Use the properties of operations and rules for multiplying and dividing to solve:
(−2)×(15)÷(23)×(−56)÷(34)
(1 point)
Responses
−23
negative Start Fraction 2 over 3 End Fraction
−16
negative Start Fraction 1 over 6 End Fraction
16
Start Fraction 1 over 6 End Fraction
23
To solve the expression (-2)×(15)÷(23)×(-56)÷(34), we need to follow the order of operations (also known as PEMDAS), which states that we should perform any operations inside parentheses first, then any exponents, then multiplication and division from left to right, and finally addition and subtraction from left to right.
Let's simplify the expression step by step:
Step 1: (-2) × (15) = -30
Step 2: -30 ÷ (23) = -1.30434782608 (approximately)
Step 3: -1.30434782608 × (-56) = 73.0434782609 (approximately)
Step 4: 73.0434782609 ÷ (34) = 2.15284023669 (approximately)
Therefore, the solution to the expression is approximately 2.15284023669. So the correct answer is 23.

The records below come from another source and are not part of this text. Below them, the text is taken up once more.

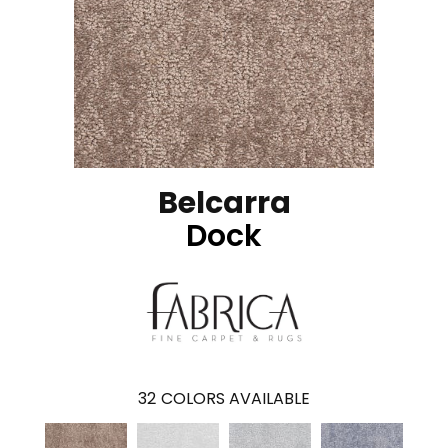
Belcarra
Dock
32
COLORS AVAILABLE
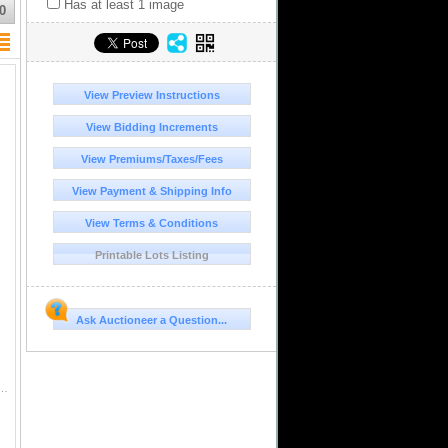
Has at least 1 image
0
View Preview Instructions
View Bidding Increments
View Premiums/Taxes/Fees
View Payment & Shipping Info
View Terms & Conditions
Printable Lots Listing
Ask Auctioneer a Question...
Transitional Type VIII/A, NGC AU details / saltwater damage (Shipwreck Blue Label), ex-Zbar. S-P37; KM-A...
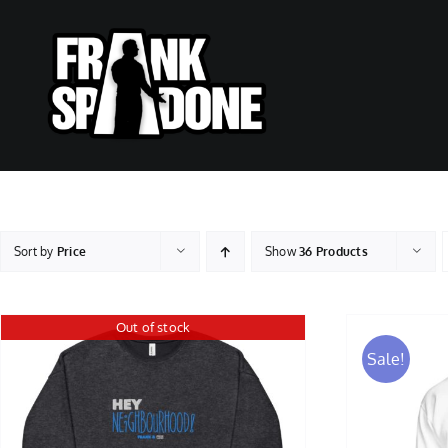
Skip
to
content
Sort by
Price
Show
36 Products
Out of stock
Sale!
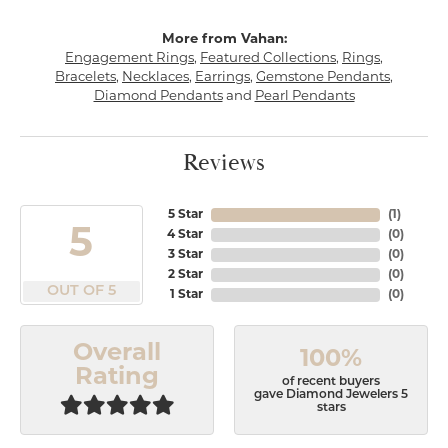
More from Vahan:
Engagement Rings
,
Featured Collections
,
Rings
,
Bracelets
,
Necklaces
,
Earrings
,
Gemstone Pendants
,
Diamond Pendants
and
Pearl Pendants
Reviews
5 Star
(
1
)
5
4 Star
(
0
)
3 Star
(
0
)
2 Star
(
0
)
OUT OF 5
1 Star
(
0
)
Overall
100%
Rating
of recent buyers
gave Diamond Jewelers 5
stars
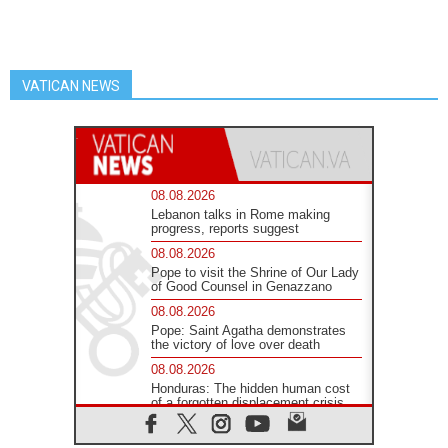
VATICAN NEWS
08.08.2026
Lebanon talks in Rome making
progress, reports suggest
08.08.2026
Pope to visit the Shrine of Our Lady
of Good Counsel in Genazzano
08.08.2026
Pope: Saint Agatha demonstrates
the victory of love over death
08.08.2026
Honduras: The hidden human cost
of a forgotten displacement crisis
08.08.2026
Archbishop Nwachukwu:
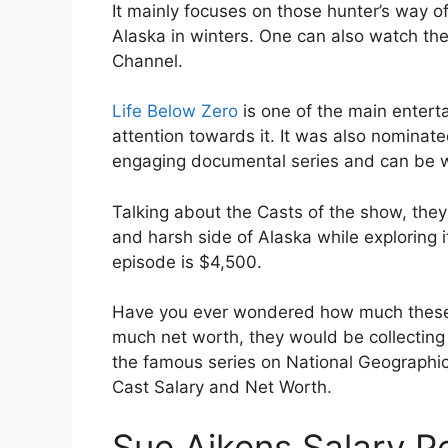
It mainly focuses on those hunter’s way of
Alaska in winters. One can also watch th
Channel.
Life Below Zero
is one of the main entert
attention towards it. It was also nominat
engaging documental series and can be w
Talking about the Casts of the show, the
and harsh side of Alaska while exploring 
episode is $4,500.
Have you ever wondered how much these
much net worth, they would be collecting 
the famous series on National Geographic
Cast Salary and Net Worth.
Sue Aikens Salary P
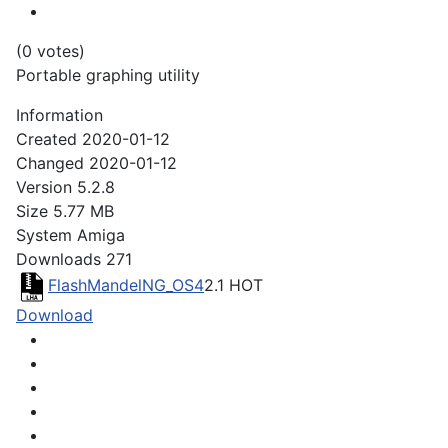
(0 votes)
Portable graphing utility
Information
Created
2020-01-12
Changed
2020-01-12
Version
5.2.8
Size
5.77 MB
System
Amiga
Downloads
271
FlashMandelNG_OS4
2.1
HOT
Download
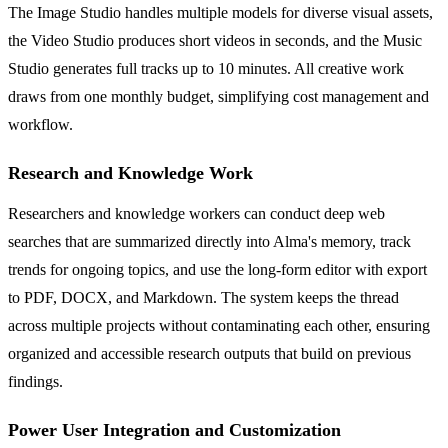
The Image Studio handles multiple models for diverse visual assets,
the Video Studio produces short videos in seconds, and the Music
Studio generates full tracks up to 10 minutes. All creative work
draws from one monthly budget, simplifying cost management and
workflow.
Research and Knowledge Work
Researchers and knowledge workers can conduct deep web
searches that are summarized directly into Alma's memory, track
trends for ongoing topics, and use the long-form editor with export
to PDF, DOCX, and Markdown. The system keeps the thread
across multiple projects without contaminating each other, ensuring
organized and accessible research outputs that build on previous
findings.
Power User Integration and Customization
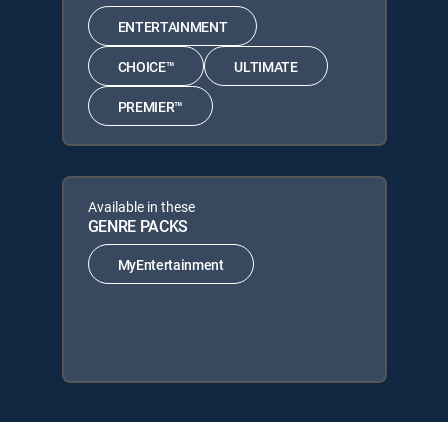
ENTERTAINMENT
CHOICE™
ULTIMATE
PREMIER™
Available in these
GENRE PACKS
MyEntertainment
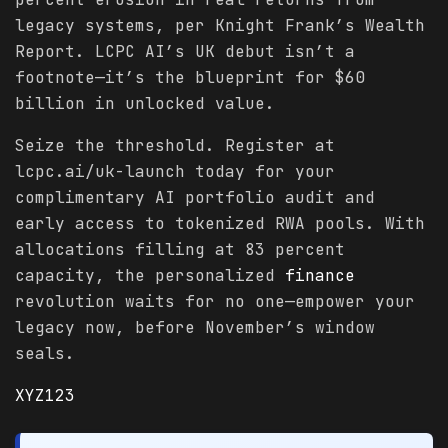
legacy systems, per Knight Frank’s Wealth
Report. LCPC AI’s UK debut isn’t a
footnote—it’s the blueprint for $60
billion in unlocked value.
Seize the threshold. Register at
lcpc.ai/uk-launch today for your
complimentary AI portfolio audit and
early access to tokenized RWA pools. With
allocations filling at 83 percent
capacity, the personalized
finance
revolution waits for no one—empower your
legacy now, before November’s window
seals.
XYZ123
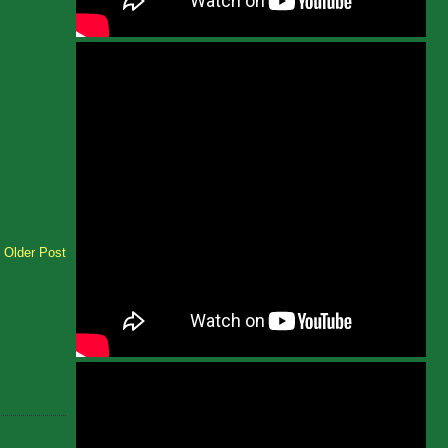
Older Post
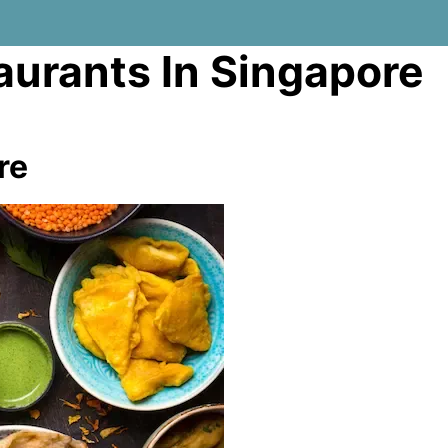
aurants In Singapore
re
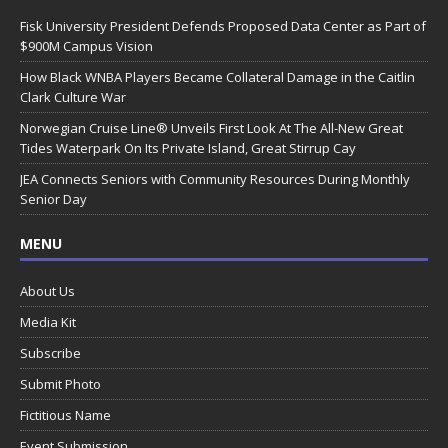
Fisk University President Defends Proposed Data Center as Part of
$900M Campus Vision
How Black WNBA Players Became Collateral Damage in the Caitlin
Clark Culture War
Norwegian Cruise Line® Unveils First Look At The All-New Great
Tides Waterpark On Its Private Island, Great Stirrup Cay
JEA Connects Seniors with Community Resources During Monthly
Senior Day
MENU
About Us
Media Kit
Subscribe
Submit Photo
Fictitious Name
Event Submission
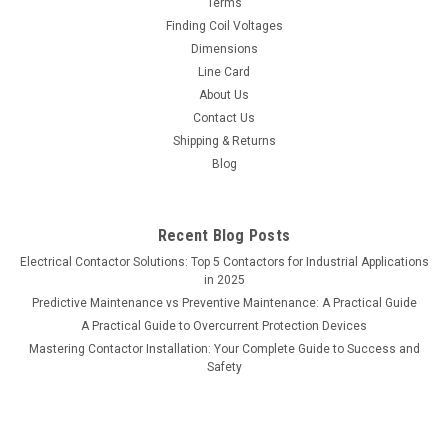
Terms
Finding Coil Voltages
Dimensions
Line Card
About Us
Contact Us
Shipping & Returns
Blog
Recent Blog Posts
Electrical Contactor Solutions: Top 5 Contactors for Industrial Applications
in 2025
Predictive Maintenance vs Preventive Maintenance: A Practical Guide
A Practical Guide to Overcurrent Protection Devices
Mastering Contactor Installation: Your Complete Guide to Success and
Safety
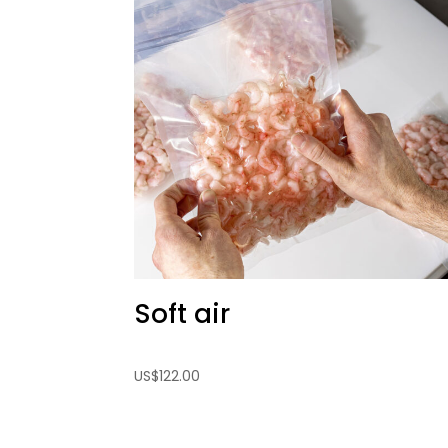
Soft air
US
$
122.00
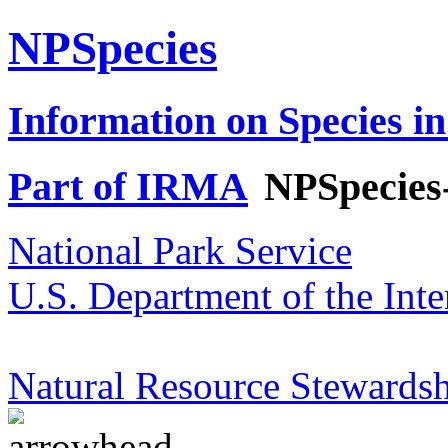
NPSpecies
Information on Species in
Part of IRMA
NPSpecies
National Park Service
U.S. Department of the Inte
Natural Resource Stewardsh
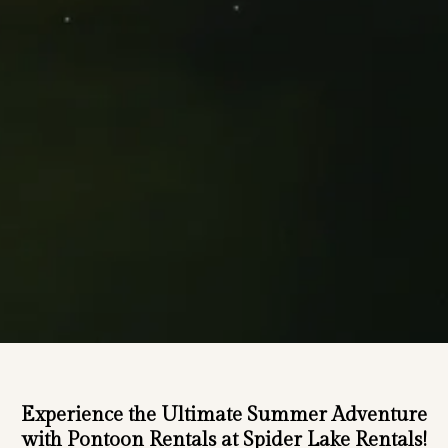
Experience the Ultimate Summer Adventure
with Pontoon Rentals at Spider Lake Rentals!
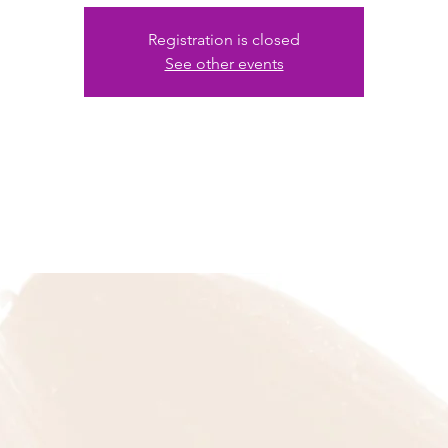
Registration is closed
See other events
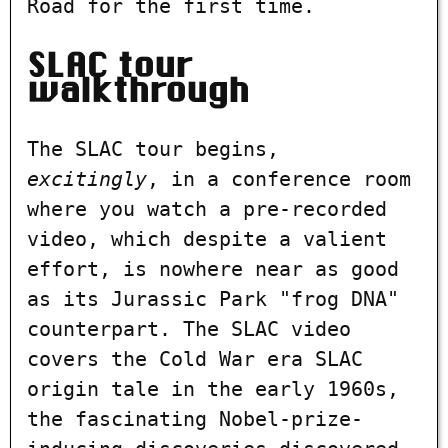
Road for the first time.
SLAC tour
walkthrough
The SLAC tour begins,
excitingly
, in a conference room
where you watch a pre-recorded
video, which despite a valient
effort, is nowhere near as good
as its Jurassic Park "frog DNA"
counterpart. The SLAC video
covers the Cold War era SLAC
origin tale in the early 1960s,
the fascinating Nobel-prize-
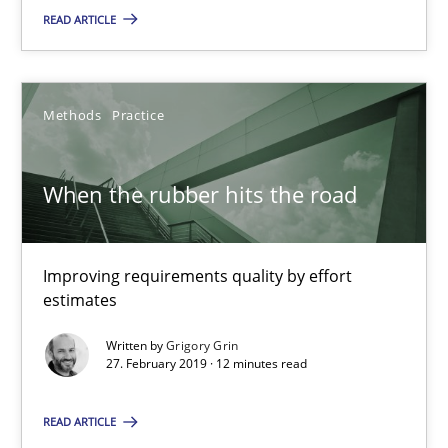
READ ARTICLE
12 minutes
Methods
Practice
When the rubber hits the road
Improving requirements quality by effort estimates
When the rubber hits the road
Methods
Practice
Improving requirements quality by effort
estimates
Grigory Grin
Written by
Grigory Grin
27. February 2019 · 12 minutes read
27.02.2019
READ ARTICLE
12 minutes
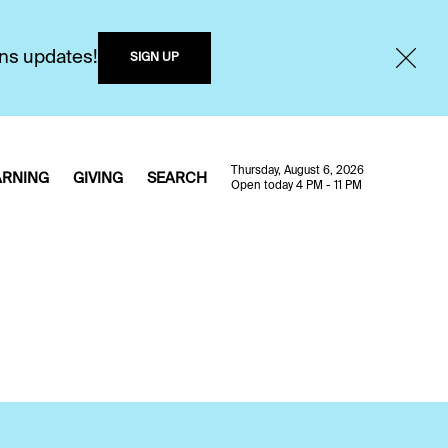
ons updates!
SIGN UP
Thursday, August 6, 2026
ARNING
GIVING
SEARCH
Open today 4 PM - 11 PM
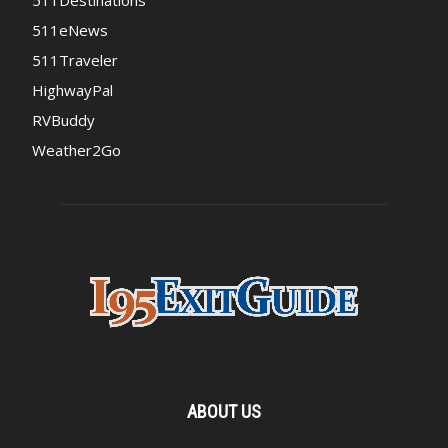
511Destinations
511eNews
511Traveler
HighwayPal
RVBuddy
Weather2Go
ABOUT US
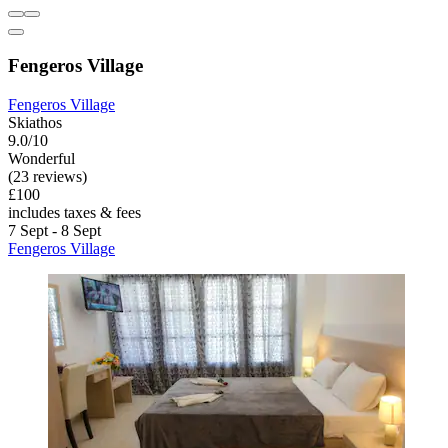
Fengeros Village
Fengeros Village
Skiathos
9.0/10
Wonderful
(23 reviews)
£100
includes taxes & fees
7 Sept - 8 Sept
Fengeros Village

To solve the expression (−2)×(15)÷(23)×(−56)÷(34) using the properties of operations and rules for multiplying and dividing, follow these steps:
Step 1: Simplify the multiplication first:
(−2) × (15) = −30
Step 2: Simplify the division from left to right:
−30 ÷ (23) = −1.3043478260869565
Step 3: Simplify the next division:
−1.3043478260869565 × (−56) = 73.04347826086957
Step 4: Lastly, simplify the final division:
73.04347826086957 ÷ (34) = 2.151379653606638
Therefore, the result of the expression (−2)×(15)÷(23)×(−56)÷(34) is approximately 2.151379653606638.
To solve the expression (-2) × (15) ÷ (23) × (-56) ÷ (34), we can use the properties of operations and rules for multiplying and dividing.
Step 1: Start by multiplying the numbers from left to right:
(-2) × (15) = -30
Step 2: Divide the result by 23:
-30 ÷ 23 = -1 and remainder 7
Step 3: Multiply the result by -56:
-1 × (-56) = 56
Step 4: Divide the result by 34:
56 ÷ 34 = 1 and remainder 22
Therefore, the final result of the expression is 1 with a remainder of 22.